* _PROMPT_
Return the data below unaltered, but strip out the pictures.

* _GIVEN INFORMATION_
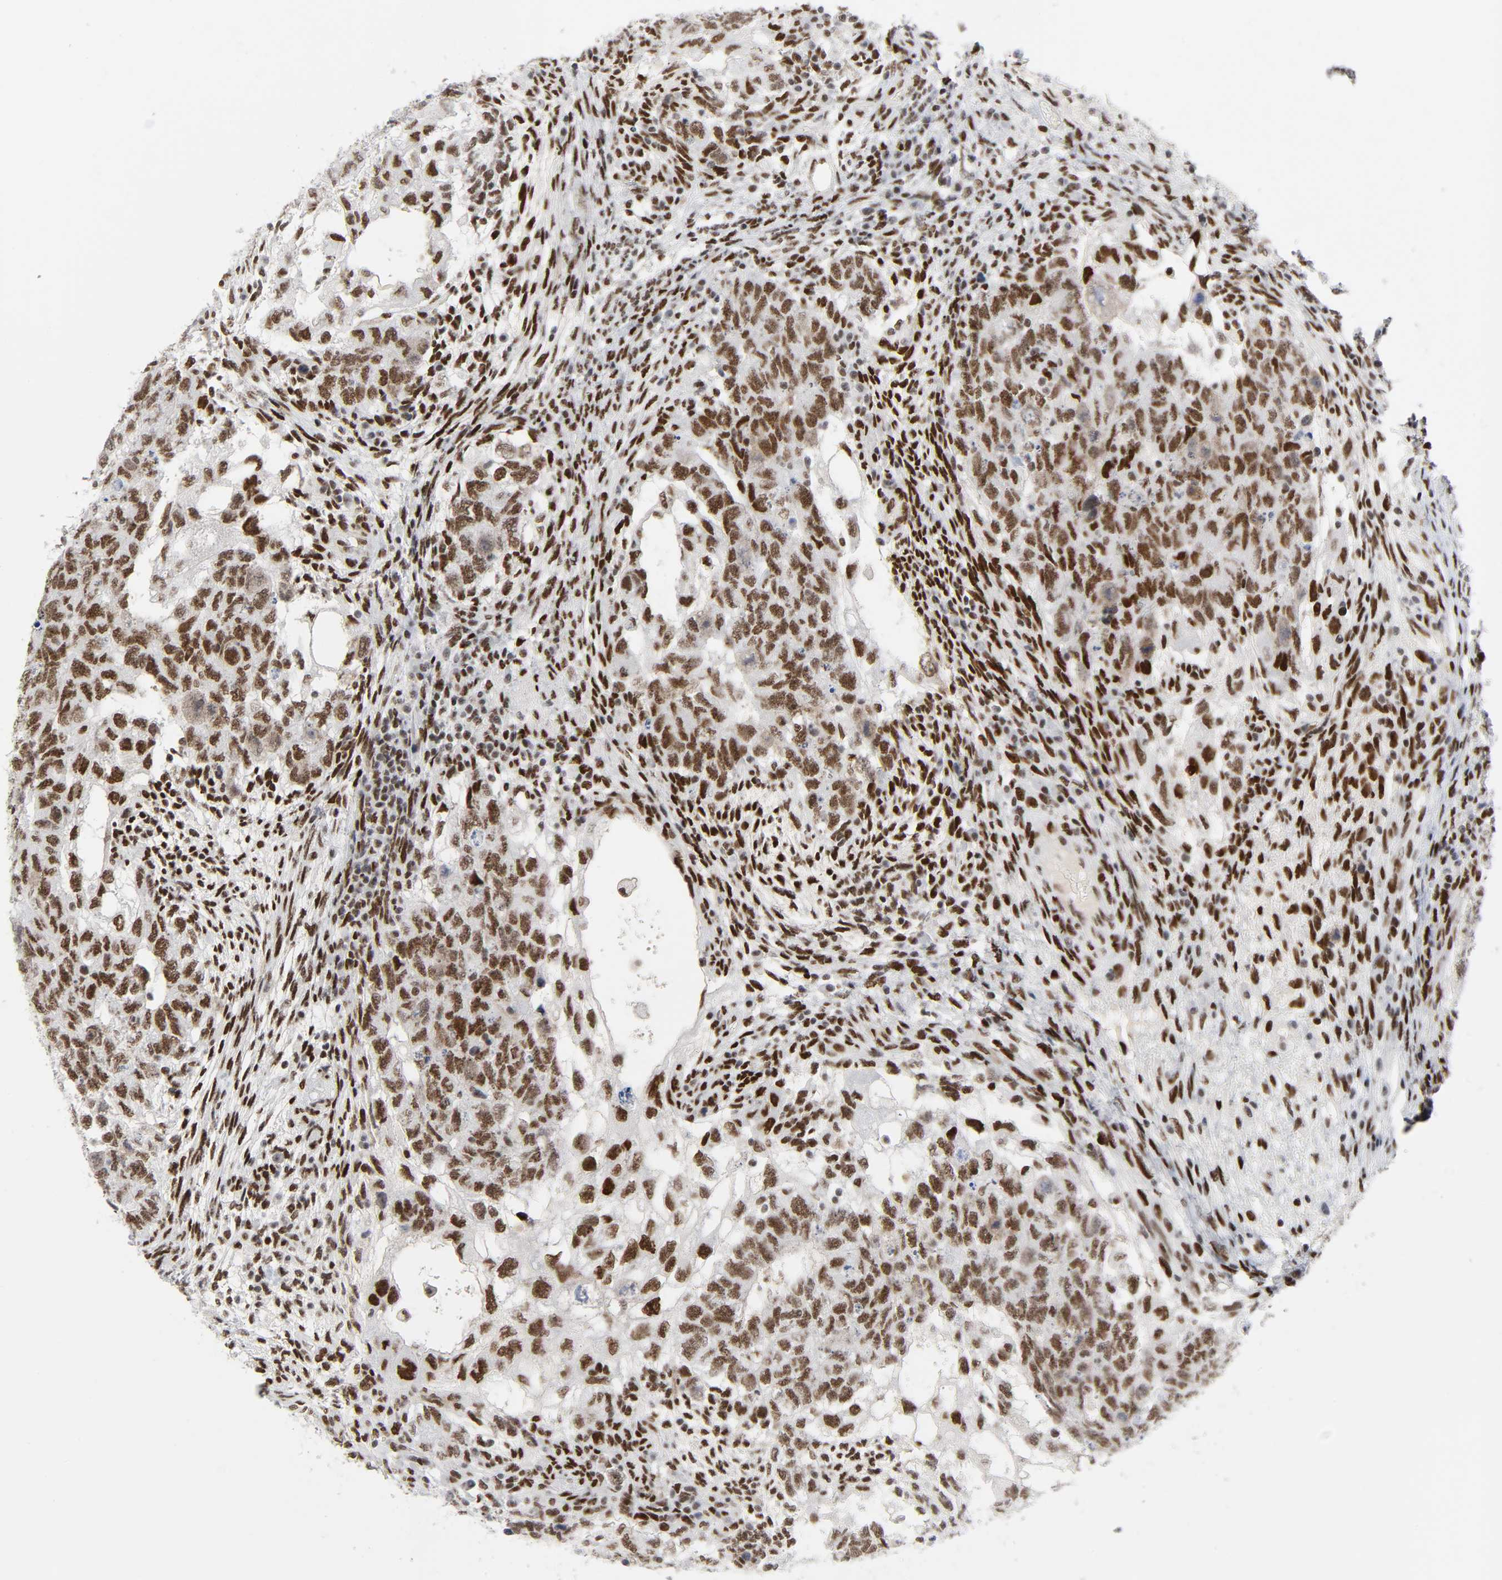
{"staining": {"intensity": "moderate", "quantity": ">75%", "location": "nuclear"}, "tissue": "testis cancer", "cell_type": "Tumor cells", "image_type": "cancer", "snomed": [{"axis": "morphology", "description": "Normal tissue, NOS"}, {"axis": "morphology", "description": "Carcinoma, Embryonal, NOS"}, {"axis": "topography", "description": "Testis"}], "caption": "Immunohistochemistry image of testis cancer stained for a protein (brown), which shows medium levels of moderate nuclear positivity in approximately >75% of tumor cells.", "gene": "HSF1", "patient": {"sex": "male", "age": 36}}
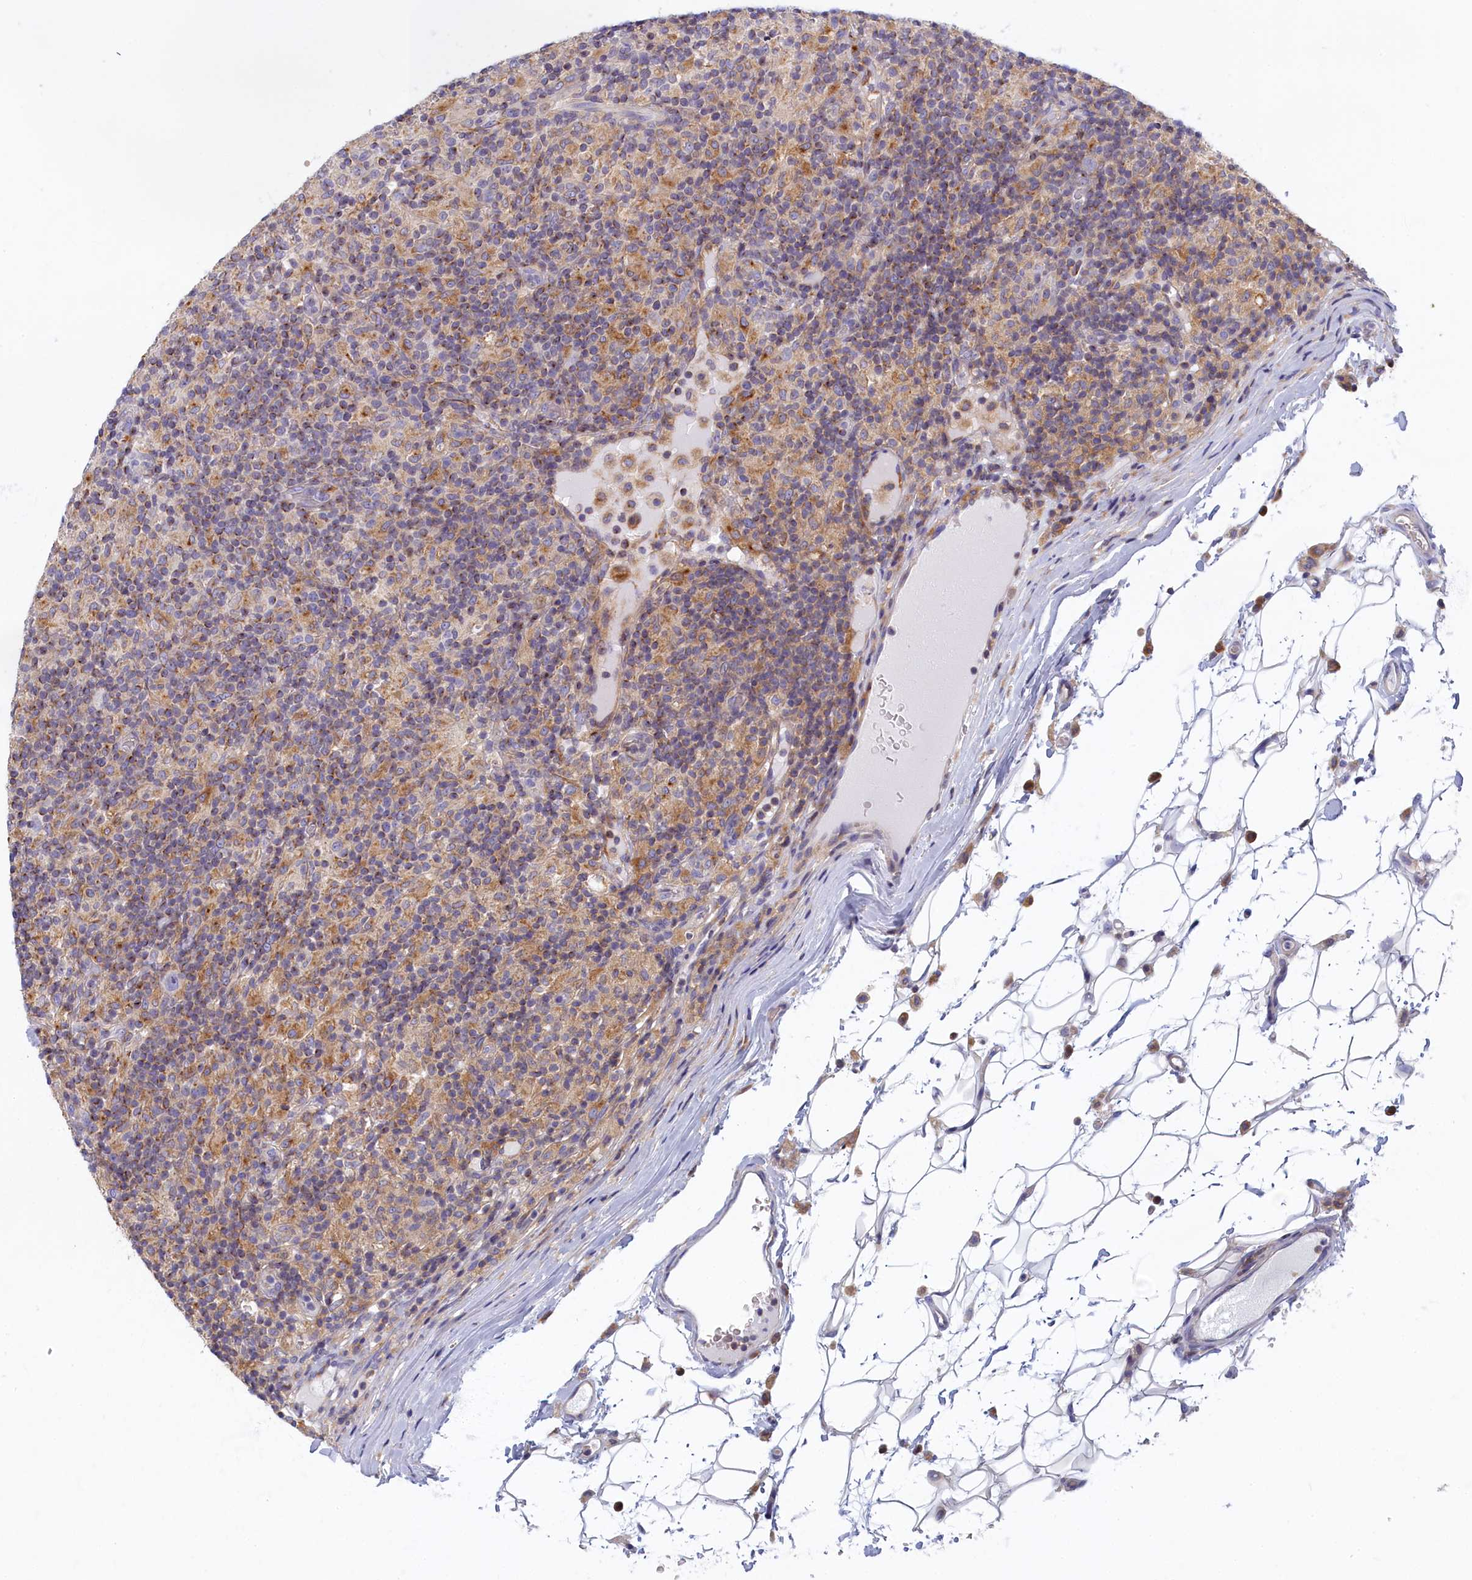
{"staining": {"intensity": "negative", "quantity": "none", "location": "none"}, "tissue": "lymphoma", "cell_type": "Tumor cells", "image_type": "cancer", "snomed": [{"axis": "morphology", "description": "Hodgkin's disease, NOS"}, {"axis": "topography", "description": "Lymph node"}], "caption": "High magnification brightfield microscopy of Hodgkin's disease stained with DAB (3,3'-diaminobenzidine) (brown) and counterstained with hematoxylin (blue): tumor cells show no significant staining.", "gene": "NOL10", "patient": {"sex": "male", "age": 70}}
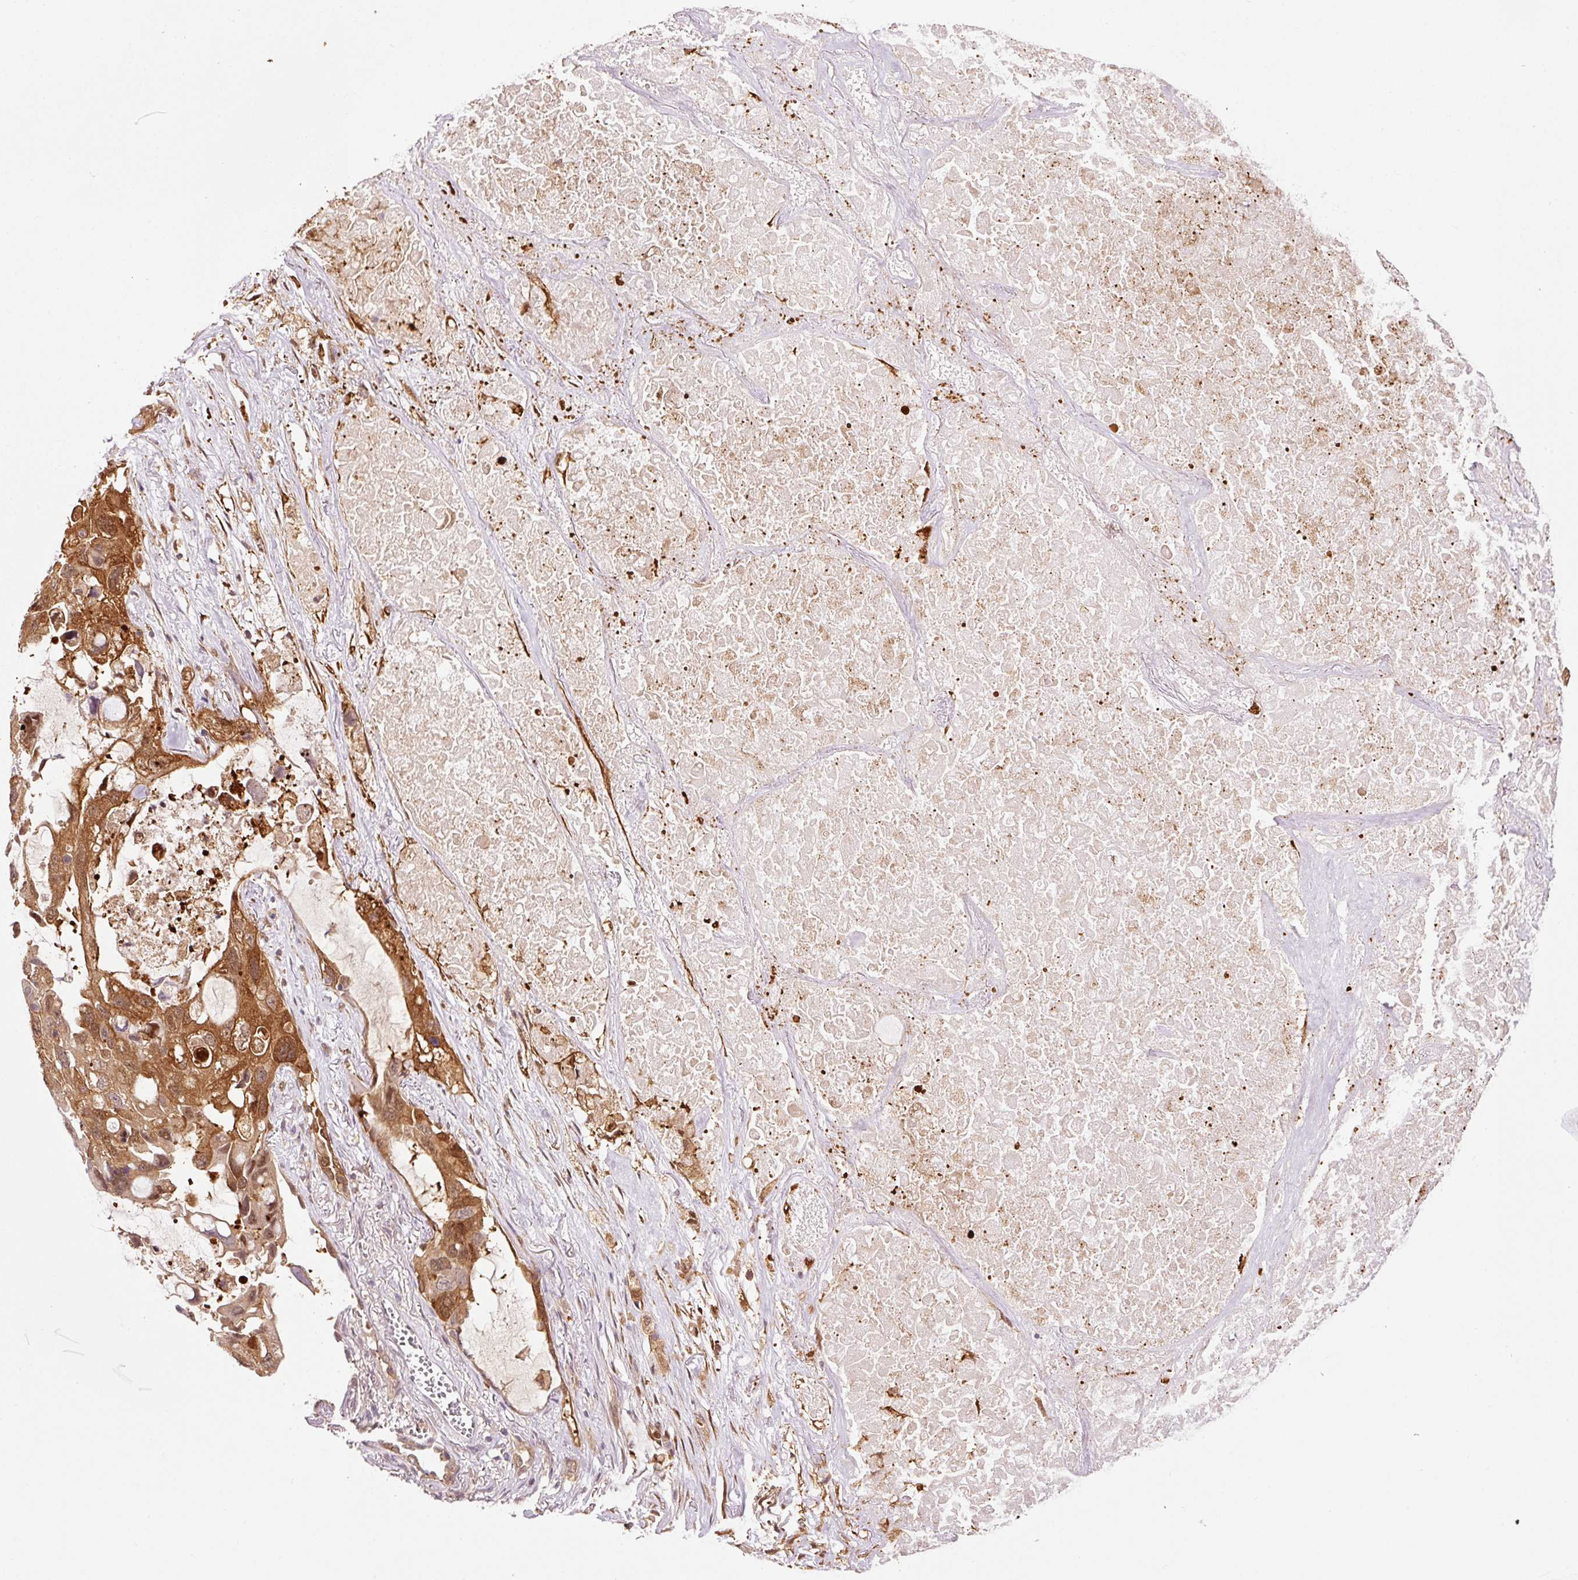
{"staining": {"intensity": "moderate", "quantity": ">75%", "location": "cytoplasmic/membranous,nuclear"}, "tissue": "lung cancer", "cell_type": "Tumor cells", "image_type": "cancer", "snomed": [{"axis": "morphology", "description": "Squamous cell carcinoma, NOS"}, {"axis": "topography", "description": "Lung"}], "caption": "A micrograph of human lung squamous cell carcinoma stained for a protein displays moderate cytoplasmic/membranous and nuclear brown staining in tumor cells. (Brightfield microscopy of DAB IHC at high magnification).", "gene": "FBXL14", "patient": {"sex": "female", "age": 73}}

* _TASK RESPONSE_
{"staining": {"intensity": "moderate", "quantity": ">75%", "location": "nuclear"}, "tissue": "testis cancer", "cell_type": "Tumor cells", "image_type": "cancer", "snomed": [{"axis": "morphology", "description": "Normal tissue, NOS"}, {"axis": "morphology", "description": "Carcinoma, Embryonal, NOS"}, {"axis": "topography", "description": "Testis"}], "caption": "Immunohistochemistry image of testis cancer stained for a protein (brown), which shows medium levels of moderate nuclear positivity in approximately >75% of tumor cells.", "gene": "HSF1", "patient": {"sex": "male", "age": 36}}
{"staining": {"intensity": "negative", "quantity": "none", "location": "none"}, "tissue": "lymphoma", "cell_type": "Tumor cells", "image_type": "cancer", "snomed": [{"axis": "morphology", "description": "Hodgkin's disease, NOS"}, {"axis": "topography", "description": "Lymph node"}], "caption": "High magnification brightfield microscopy of Hodgkin's disease stained with DAB (3,3'-diaminobenzidine) (brown) and counterstained with hematoxylin (blue): tumor cells show no significant staining.", "gene": "NOL10", "patient": {"sex": "male", "age": 70}}
{"staining": {"intensity": "moderate", "quantity": ">75%", "location": "cytoplasmic/membranous,nuclear"}, "tissue": "lung cancer", "cell_type": "Tumor cells", "image_type": "cancer", "snomed": [{"axis": "morphology", "description": "Squamous cell carcinoma, NOS"}, {"axis": "topography", "description": "Lung"}], "caption": "A micrograph of human lung squamous cell carcinoma stained for a protein displays moderate cytoplasmic/membranous and nuclear brown staining in tumor cells. (Brightfield microscopy of DAB IHC at high magnification).", "gene": "FBXL14", "patient": {"sex": "female", "age": 73}}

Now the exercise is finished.